Flickr/United Nations Photo (Some rights reserved)

A child in Raboto, Haiti--a town devastated by a hurricane and subsequent cholera outbreak in 2010. 26.4 million people lose their homes to natural disasters every year.


En situation de conflit, les maisons et les infrastructures ont été de plus en plus prises pour cible avec un coût humain très élevé. Les crises financières et du logement dans le monde ont entraîné une augmentation drastique du nombre d’expulsions et de saisies avec des conséquences nuisibles irrévocables pour les familles. Aux États-Unis, le nombre de suicides liés à la perte de logement a doublé. Les personnes handicapées continuent d’être privées d’aide pour assurer leur autonomie, se retrouvent forcées à vivre dans des établissements sociaux surpeuplés, sans vie sociale ou familiale, souvent obligées de faire de longs séjours en cellule d’isolement. Les migrants fuient des situations où leur vie est en danger pour se retrouver confrontés aux risques liés à la condition de sans-abri dans les pays de destination.
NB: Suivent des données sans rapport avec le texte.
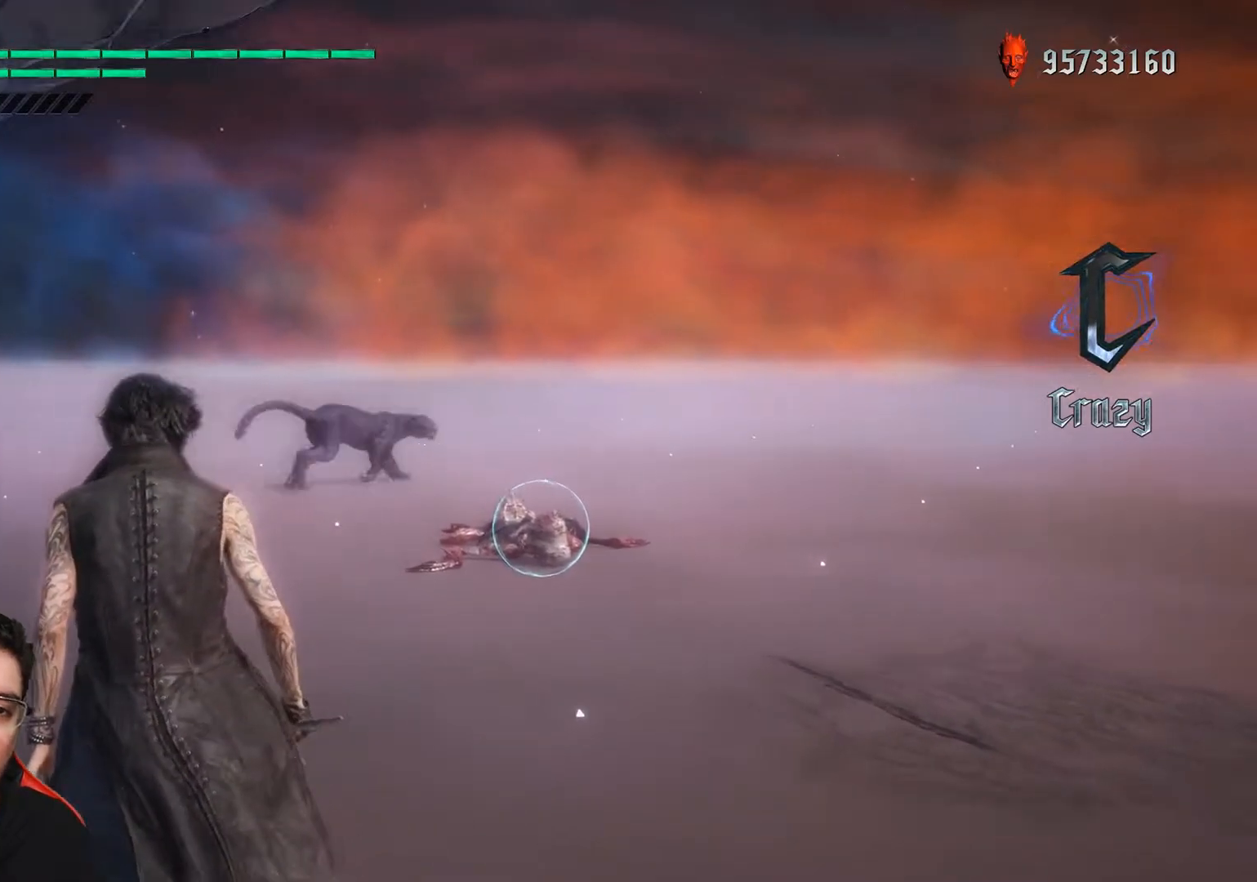
{"buttons": ["R1"], "left_stick": "up", "events": [[83, "left_stick", "up"]]}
En dépit de la convergence évidente du droit à la vie et du droit à un logement convenable, le fait de dissocier ces droits de l’homme fondamentaux a eu pour effet de voir des situations très similaires être traitées de manière très différente. Quand les conditions de vies déplorables sont soulignées dans les prisons et les centres de détention, il va de soi que cela constitue une atteinte grave aux droits de l’homme qui implique la nécessité d’agir. Pourtant, lorsque des conditions de vie semblables ou pires touchent les bidonvilles, et ce en raison de l’incapacité des gouvernements à prendre les mesures nécessaires, elles ne sont pas considérées comme une violation des droits de l’homme. Elles sont, au contraire, reléguées au rang de discussions sur les politiques ayant trait aux infrastructures et au développement durable.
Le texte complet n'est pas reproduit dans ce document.